Femur: Group Difference Statistics in Python
What and Where is the Use Case?
This use case demonstrates the functionality of shape statistics tools to perform hypothesis testing of group shape differences. This use case analyzes the femur shape model obtained from running the Femur: SSM from Meshes use case. The data has 21 examples of normal femurs and 5 examples of pathological femurs with cam impingement. This use case analyzes the femur shape model obtained from running the Femur: SSM from Meshes use case. Separate statistical tests for differences in correspondence positions are applied to every correspondence index. We use Hotelling \(T^2\) metric(nonparametric permutation test) with false discovery rate correction (FDR) for multiple comparisons. This method helps identify and visualize localized regions of significant shape differences.
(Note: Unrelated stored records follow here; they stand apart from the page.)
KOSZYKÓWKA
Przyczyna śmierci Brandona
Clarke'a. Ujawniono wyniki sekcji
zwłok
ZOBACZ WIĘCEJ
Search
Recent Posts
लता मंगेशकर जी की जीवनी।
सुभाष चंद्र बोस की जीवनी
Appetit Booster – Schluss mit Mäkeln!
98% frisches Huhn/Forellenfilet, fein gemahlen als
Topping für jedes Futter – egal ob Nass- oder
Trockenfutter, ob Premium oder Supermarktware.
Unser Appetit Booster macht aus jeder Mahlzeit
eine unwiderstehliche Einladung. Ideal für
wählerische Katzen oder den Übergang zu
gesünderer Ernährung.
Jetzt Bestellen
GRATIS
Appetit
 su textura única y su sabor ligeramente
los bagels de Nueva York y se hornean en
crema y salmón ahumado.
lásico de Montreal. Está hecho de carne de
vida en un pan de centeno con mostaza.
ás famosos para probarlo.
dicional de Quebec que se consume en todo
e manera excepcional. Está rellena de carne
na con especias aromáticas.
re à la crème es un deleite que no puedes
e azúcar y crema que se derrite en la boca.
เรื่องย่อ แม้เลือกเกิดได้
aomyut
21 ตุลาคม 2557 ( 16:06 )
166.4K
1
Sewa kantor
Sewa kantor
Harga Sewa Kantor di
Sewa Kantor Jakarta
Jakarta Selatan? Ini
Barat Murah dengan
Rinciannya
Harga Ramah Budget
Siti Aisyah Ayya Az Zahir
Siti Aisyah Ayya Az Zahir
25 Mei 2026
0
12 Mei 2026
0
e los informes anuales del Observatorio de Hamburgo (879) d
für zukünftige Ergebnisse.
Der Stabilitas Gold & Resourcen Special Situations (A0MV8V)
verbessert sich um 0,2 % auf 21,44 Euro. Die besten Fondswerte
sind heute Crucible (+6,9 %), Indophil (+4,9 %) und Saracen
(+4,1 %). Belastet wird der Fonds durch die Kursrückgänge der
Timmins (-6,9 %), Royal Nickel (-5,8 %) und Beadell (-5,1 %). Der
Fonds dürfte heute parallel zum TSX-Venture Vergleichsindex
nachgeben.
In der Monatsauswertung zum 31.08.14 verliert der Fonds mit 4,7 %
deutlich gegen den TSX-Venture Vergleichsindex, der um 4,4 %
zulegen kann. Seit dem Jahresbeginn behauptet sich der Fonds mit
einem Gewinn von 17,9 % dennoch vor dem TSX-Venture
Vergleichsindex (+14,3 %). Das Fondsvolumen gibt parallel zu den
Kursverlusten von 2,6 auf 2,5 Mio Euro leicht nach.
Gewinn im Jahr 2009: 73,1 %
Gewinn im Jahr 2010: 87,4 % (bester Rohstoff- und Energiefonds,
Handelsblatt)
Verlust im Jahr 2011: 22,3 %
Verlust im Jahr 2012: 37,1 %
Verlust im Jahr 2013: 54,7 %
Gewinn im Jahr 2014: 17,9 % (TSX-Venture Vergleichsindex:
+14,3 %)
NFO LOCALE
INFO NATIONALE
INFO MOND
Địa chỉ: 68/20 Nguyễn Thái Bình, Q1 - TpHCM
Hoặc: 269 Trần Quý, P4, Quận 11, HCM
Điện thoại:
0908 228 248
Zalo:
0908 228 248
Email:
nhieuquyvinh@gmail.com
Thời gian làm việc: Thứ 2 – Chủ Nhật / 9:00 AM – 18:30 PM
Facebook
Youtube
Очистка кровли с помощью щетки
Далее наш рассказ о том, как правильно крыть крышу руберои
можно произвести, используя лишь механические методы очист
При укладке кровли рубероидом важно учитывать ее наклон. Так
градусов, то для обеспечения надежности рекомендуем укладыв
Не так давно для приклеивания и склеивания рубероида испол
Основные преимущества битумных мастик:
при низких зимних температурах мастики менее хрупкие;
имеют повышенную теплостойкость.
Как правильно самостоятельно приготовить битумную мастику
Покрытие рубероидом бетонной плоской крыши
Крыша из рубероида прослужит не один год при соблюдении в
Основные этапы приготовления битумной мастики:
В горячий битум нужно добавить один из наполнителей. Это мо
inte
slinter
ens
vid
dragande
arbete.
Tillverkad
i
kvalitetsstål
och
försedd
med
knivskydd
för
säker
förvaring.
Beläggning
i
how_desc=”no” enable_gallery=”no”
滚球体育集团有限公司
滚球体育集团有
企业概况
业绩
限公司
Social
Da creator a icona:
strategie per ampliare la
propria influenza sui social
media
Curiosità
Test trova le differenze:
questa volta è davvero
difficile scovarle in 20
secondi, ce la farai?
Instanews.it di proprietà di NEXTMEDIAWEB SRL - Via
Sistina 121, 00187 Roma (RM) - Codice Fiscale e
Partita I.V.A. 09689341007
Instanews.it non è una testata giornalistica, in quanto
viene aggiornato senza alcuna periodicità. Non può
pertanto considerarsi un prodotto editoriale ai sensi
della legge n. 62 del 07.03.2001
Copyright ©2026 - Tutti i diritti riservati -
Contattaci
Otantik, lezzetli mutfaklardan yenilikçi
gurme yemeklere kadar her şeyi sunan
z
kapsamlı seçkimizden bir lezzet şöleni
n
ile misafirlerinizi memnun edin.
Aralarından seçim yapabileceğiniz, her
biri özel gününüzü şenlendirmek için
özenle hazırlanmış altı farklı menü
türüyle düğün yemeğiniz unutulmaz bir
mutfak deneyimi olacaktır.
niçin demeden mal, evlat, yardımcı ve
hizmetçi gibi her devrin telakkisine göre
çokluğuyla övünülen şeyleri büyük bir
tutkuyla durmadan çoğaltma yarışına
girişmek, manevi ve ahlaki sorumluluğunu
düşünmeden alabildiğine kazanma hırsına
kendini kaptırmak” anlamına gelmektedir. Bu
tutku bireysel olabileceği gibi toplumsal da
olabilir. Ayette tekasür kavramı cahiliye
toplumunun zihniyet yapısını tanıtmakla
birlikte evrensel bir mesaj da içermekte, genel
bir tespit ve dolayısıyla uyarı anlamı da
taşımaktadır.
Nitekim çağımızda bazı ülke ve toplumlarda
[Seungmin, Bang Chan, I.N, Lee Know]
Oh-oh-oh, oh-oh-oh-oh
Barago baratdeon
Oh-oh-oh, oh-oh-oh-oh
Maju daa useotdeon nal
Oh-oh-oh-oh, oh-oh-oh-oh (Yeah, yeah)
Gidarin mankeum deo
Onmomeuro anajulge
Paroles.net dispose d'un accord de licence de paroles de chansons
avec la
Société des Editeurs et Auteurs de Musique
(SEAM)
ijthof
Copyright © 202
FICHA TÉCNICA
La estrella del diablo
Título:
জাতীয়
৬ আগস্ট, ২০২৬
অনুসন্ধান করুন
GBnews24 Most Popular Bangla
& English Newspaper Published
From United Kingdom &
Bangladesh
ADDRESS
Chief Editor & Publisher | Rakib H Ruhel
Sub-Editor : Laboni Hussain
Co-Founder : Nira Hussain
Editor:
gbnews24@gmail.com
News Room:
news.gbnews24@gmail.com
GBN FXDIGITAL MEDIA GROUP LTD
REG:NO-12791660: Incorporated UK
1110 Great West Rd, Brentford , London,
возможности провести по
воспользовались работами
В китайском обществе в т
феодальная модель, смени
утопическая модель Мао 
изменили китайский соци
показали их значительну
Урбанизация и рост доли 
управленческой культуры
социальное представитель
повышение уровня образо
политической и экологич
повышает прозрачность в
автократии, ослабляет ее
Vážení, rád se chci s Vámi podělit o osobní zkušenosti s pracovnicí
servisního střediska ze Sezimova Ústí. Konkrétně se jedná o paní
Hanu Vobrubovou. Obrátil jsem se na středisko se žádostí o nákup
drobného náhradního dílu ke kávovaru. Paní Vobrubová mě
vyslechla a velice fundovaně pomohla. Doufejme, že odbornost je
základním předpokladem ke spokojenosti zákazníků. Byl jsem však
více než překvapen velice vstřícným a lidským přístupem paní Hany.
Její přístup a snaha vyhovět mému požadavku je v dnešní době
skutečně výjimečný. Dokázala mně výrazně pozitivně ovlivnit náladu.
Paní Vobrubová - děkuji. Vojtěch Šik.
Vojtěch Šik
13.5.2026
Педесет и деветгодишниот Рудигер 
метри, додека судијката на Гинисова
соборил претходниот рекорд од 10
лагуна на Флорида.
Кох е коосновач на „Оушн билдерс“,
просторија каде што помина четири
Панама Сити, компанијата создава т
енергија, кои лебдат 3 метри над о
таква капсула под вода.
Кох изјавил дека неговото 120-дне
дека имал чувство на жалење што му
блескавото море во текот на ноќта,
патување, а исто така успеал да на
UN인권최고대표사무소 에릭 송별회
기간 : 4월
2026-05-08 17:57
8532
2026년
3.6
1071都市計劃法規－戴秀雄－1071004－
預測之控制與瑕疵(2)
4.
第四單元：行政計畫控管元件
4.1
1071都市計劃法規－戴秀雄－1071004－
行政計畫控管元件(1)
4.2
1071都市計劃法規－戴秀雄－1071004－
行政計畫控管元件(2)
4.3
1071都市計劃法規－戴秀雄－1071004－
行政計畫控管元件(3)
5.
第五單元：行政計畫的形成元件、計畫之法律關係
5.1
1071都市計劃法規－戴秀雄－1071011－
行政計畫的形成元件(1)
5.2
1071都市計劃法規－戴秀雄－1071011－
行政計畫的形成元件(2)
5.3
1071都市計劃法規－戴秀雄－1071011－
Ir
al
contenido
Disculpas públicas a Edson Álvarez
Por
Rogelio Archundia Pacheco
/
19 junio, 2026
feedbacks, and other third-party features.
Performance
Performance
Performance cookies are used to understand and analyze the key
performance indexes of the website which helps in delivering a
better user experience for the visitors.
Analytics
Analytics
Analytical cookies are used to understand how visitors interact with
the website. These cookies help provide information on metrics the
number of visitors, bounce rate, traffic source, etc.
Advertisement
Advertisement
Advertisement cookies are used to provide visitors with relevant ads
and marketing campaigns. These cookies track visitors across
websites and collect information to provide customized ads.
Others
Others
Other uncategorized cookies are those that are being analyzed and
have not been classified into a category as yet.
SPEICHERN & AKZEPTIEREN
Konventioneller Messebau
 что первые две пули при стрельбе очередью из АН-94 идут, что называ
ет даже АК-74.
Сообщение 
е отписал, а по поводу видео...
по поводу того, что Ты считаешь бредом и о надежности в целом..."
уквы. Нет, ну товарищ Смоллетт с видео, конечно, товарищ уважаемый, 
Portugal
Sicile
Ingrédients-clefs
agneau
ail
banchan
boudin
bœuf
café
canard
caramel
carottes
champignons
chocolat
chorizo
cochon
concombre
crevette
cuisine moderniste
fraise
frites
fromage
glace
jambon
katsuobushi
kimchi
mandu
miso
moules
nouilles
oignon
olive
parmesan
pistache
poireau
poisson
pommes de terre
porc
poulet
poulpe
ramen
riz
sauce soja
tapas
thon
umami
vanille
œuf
Here are femur samples with their optimized correspondences.
Relevant Arguments
Analyzing Shape Model
For the femur mode, separate statistical tests for differences in correspondence positions are applied to every correspondence index. We use Hotelling \(T^2\) metric(nonparametric permutation test) with false discovery rate correction (FDR) for multiple comparisons. This method helps identify and visualize localized regions of significant shape differences. The null hypothesis for this test is that the distributions of the locations of corresponding sample points are the same regardless of the groups. Hence, higher p-values here would mean the group differences are significant and are not from the same distribution.
This use case calculates the p-values and saves them in a text file. This same functionality is also available in ShapeWorks Studio, where you can also visualize the p-values on the mean shapes.